Iraq's people were poor and lacked most of the normal signs of development, even before the fall of Saddam Hussein.
By David Loyn
BBC developing world correspondent
Fewer Iraqis have access to clean water than did under Saddam
Then it was possible to blame the problems of dictatorship and international sanctions, but since the US-led invasion continuing poverty in this oil-rich state has had other causes.
A new report by Oxfam says that the continuing failure to provide even the most basic services to many Iraqis will not only cause continuing suffering, but "serve to further destabilise the country".
Oxfam are unable to work on the ground in Iraq in the way that they would elsewhere, but working with the NGO Co-ordination Committee in Iraq (NCCI), their new survey finds "eight million people in need of emergency aid".

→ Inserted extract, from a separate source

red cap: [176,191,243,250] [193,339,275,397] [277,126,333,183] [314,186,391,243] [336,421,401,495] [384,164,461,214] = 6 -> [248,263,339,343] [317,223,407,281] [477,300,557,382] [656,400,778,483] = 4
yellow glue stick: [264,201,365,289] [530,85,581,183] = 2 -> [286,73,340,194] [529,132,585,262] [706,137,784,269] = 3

The survey recognises that armed violence is the greatest threat facing Iraqis, but finds a population "increasingly threatened by disease and malnutrition".
Clear statistical analysis is difficult, but the Oxfam/NCCI report believes that more than two million people are now internally displaced within Iraq, as savage new lines are drawn between communities who were not at war before.
Delivering aid to them provides new challenges to a system that is coping even less well than it did in the year after the war.
Of the four million Iraqis who are registered to receive food assistance, 60% receive it. That is down from 96% in the year after the war.
Fewer people have access to clean water than did under Saddam Hussein, and 80% have no access to effective sanitation, a figure comparable to sub-Saharan Africa.
Most UN agencies have found it difficult to operate in Iraq since the devastating bomb that killed their special representative, Sergio Vieira de Mello, and many of his staff only six months after the invasion.
The invasion itself was not mandated by the UN, but the reconstruction effort has since won more international support and its backing.
Humanitarian needs neglected
The Oxfam/NCCI report finds that the immediate needs of Iraqis are being neglected by international funding, which is targeted at longer term development goals.
These goals will be hard to achieve given the major security challenges.
Oxfam says the world must increase humanitarian assistance to Iraq
The report finds that funding for these longer-term projects went up by almost 1000% in the first two years after the invasion, but, despite the need, immediate humanitarian aid fell by about a half.
The report says that the right of the people of Iraq to humanitarian support "is being neglected".
But, while reminding the international community and the UN of their moral responsibility, it recommends a number of basic steps that the government in Baghdad could take to improve the plight of the people.
Most urgently, the report demands that government assistance should be devolved to local control.
That way, locally accountable bodies could inspect the warehouses and delivery systems for aid.
This report must represent a major challenge both to the international authorities and the Iraqi government, who are both found to be failing their people.